L'hygiène : amie ou ennemie ?
D'après une étude américaine menée récemment, les personnes ayant vécu dans un milieu trop propre durant leur enfance s'exposeraient plus aux maladies cardiovasculaires à l'âge adulte.
Les risques d'inflammation augmentent avec la propreté
D'après les résultats d'une étude publiés dans une revue médicale nommée Proceedigns of the Royal Society B., les enfants propres sont plus exposés aux maladies cardiovasculaires arrivés à l'âge adulte. Cette affirmation peut sembler étrange pour beaucoup mais l'article se base sur le suivi de plusieurs Philippins pendant plusieurs années. L'un des responsables de cette étude, Thomas McDade de Northwestern University Evanston, a affirmé que les milieux trop hygiéniques où vivent certains enfants les exposent à d'éventuelles inflammations à l'âge adulte. Ces inflammations augmentent par la suite le risque de certaines pathologies, dont les maladies cardiovasculaires.
Les parents doivent donc ainsi, non seulement s'inquiéter de la pollution et de la diversification précoce de l'alimentation infantile pour préserver leur progéniture des futures allergies, mais ils doivent également les laisser se salir. En effet, faire trop attention à l'hygiène et recourir trop souvent aux antibiotiques et aux vaccins priveraient l'organisme du renforcement de son système immunitaire durant l'enfance. En Nouvelle Zélande, il a été notamment démontré que le risque de devenir asthmatique ou de développer un eczéma est réduit de moitié pour les bébés dont la mère a fréquemment été au contact d'animaux durant la grossesse.

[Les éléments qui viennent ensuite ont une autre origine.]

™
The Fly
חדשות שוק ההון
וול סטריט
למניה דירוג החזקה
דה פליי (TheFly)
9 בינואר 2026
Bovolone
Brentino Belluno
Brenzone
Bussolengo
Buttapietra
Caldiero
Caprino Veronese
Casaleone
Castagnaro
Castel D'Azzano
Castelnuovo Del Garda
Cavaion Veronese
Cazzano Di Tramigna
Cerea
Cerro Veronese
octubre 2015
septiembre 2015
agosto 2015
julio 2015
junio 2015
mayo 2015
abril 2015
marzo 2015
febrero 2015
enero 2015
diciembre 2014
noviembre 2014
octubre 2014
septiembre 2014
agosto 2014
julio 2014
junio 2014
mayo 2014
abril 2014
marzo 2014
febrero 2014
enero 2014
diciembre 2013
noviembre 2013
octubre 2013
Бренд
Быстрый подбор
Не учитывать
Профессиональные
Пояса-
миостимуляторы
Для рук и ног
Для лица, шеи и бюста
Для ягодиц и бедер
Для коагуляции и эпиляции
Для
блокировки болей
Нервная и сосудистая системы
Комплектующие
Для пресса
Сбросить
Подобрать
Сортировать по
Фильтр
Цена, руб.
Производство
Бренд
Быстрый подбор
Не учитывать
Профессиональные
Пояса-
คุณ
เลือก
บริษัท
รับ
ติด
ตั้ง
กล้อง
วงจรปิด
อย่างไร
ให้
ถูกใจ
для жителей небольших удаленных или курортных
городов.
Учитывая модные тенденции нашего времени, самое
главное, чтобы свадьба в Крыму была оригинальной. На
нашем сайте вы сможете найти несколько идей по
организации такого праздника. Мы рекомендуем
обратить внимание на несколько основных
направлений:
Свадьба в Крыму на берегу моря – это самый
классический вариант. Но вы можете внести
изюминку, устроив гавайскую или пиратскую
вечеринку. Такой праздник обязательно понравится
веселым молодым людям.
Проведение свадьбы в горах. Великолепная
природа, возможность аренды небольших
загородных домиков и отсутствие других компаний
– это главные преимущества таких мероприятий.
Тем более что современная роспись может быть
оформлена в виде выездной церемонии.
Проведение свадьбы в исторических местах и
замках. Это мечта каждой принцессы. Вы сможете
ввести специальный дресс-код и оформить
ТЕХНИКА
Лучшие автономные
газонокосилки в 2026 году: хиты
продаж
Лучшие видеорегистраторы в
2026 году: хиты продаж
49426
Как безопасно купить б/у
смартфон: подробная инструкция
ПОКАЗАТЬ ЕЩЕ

Les philippins ont un taux de CRP moins élevé
Les américains se sont penchés sur le cas de plusieurs enfants Philippins nés aux alentours de 1980. Ils ont plus particulièrement suivi 1500 enfants de plus près jusqu'à ce qu'ils aient 22 ans. Les conditions environnementales de chacun ont été notées, telles que leurs conditions de vie, l'hygiène du milieu où ils vivent, les latrines utilisés, le contact avec des animaux… Des suivis médicaux ont également été effectués en notant chaque maladie survenant durant leur enfance comme les infections respiratoires et les diarrhées. Devenus adultes, des analyses sanguines de chaque Philippins ont été réalisés afin de déterminer leur prédisposition ou non aux inflammations.
Un dosage de protéine C réactive (CRP), un marqueur biologique, a été administré aux participants pour mettre en évidence un taux soulignant la prédisposition de chacun aux inflammations. Plus le taux de CRP est élevé chez une personne saine, plus celle-ci risque un infarctus ou un accident vasculaire cérébral. Les philippins avaient ainsi en moyenne un taux chiffré à 0,2 mg/l contre 1 à 2 mg/l chez des américains du même âge. Par ailleurs, ceux qui ont connu la diarrhée vers 2 ans ont 11% de risque en moins d’avoir un taux de CRP élevé. De même, ceux qui ont côtoyé des animaux avant 1 ans réduisent ce risque de 13 %, et ceux nés dans un environnement poussiéreux de 33%.